Namun, faktanya tumbuhnya kesadaran tersebut belum terlihat mengingat kondisi lingkungan kita yang hari ini sungguh-sungguh memprihatinkan. Bermacam bencana alam masih terjadi silih berganti. Semakin banyak kawasan Indonesia yang terendam banjir, padahal dahulu termasuk wilayah aman. Banjir yang terkait dengan kerusakan hutan sebagai kawasan resapan, di sisi lain dibarengi makin canggihnya modus para perusak hutan. Inilah jalinan tali-temali yang sulit diurai.

Manusia dan keserakahan

Menurut Tjokrowinoto (1996), semua kesalahan ini tidak pernah diperhitungkan para pelaku ekonomi yang rakus.
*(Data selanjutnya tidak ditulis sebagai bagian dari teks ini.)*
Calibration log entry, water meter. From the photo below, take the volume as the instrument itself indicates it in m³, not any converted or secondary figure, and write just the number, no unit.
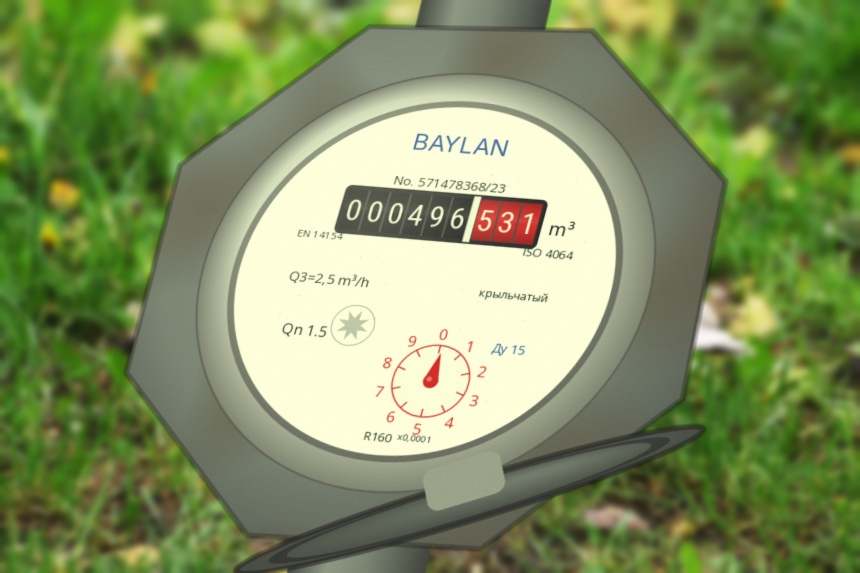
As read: 496.5310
Keberhasilan paradigma pertumbuhan ekonomi dalam meningkatkan kesejahteraan kerap harus dicapai melalui pengorbanan (at the expense of) berupa deteriorasi ekologis baik yang berwujud menurunnya kesuburan tanah, penyusutan sumber daya alam yang tidak dapat diperbarui, maupun desertifikasi. Upaya mewujudkan masyarakat berkelimpahan (affluent society) ternyata harus disertai dengan pengorbanan yang membahayakan. Masyarakat kecil di dataran rendah harus menanggung amukan badai banjir lumpur akibat resapan yang sudah tidak lagi memadai.

Perkembangan kapitalisme yang semakin tidak tentu arah, terutama berkaitan dengan penyelamatan alam, membuat manusia terus berhadapan dengan berbagai problem lingkungan. Dari hari ke hari, gejala dan bentuk kerusakan alam semakin berkembang tidak terduga.

Andre Gorz (2002) dalam Ekologi dan Krisis Kapitalisme menyatakan, manusia sedang menghadapi situasi semakin meningkatnya kelangkaan sumber daya alam. Solusi dari krisis itu bukan pemulihan ekonomi, melainkan dengan pembalikan logika kapitalisme yang cenderung berorientasi pada penumpukan keuntungan (profit) untuk lebih seimbang antara kebutuhan dan aspek untuk mencapai kebutuhan itu sendiri.

Perkembangan kapitalisme yang semakin maju telah melahirkan krisis lingkungan serius karena konsep pembangunan lebih banyak diarahkan oleh logika-logika kapitalisme. Alam diperas untuk memenuhi kebutuhan hidup manusia yang tidak henti-hentinya menciptakan teknologi tak ramah lingkungan.
Karena itu, berbagai praktik pembangunan dan juga industrialisasi di negara kita hendaknya terus-menerus kita kritisi dari sudut proses dan dampak dari kebijakan tersebut.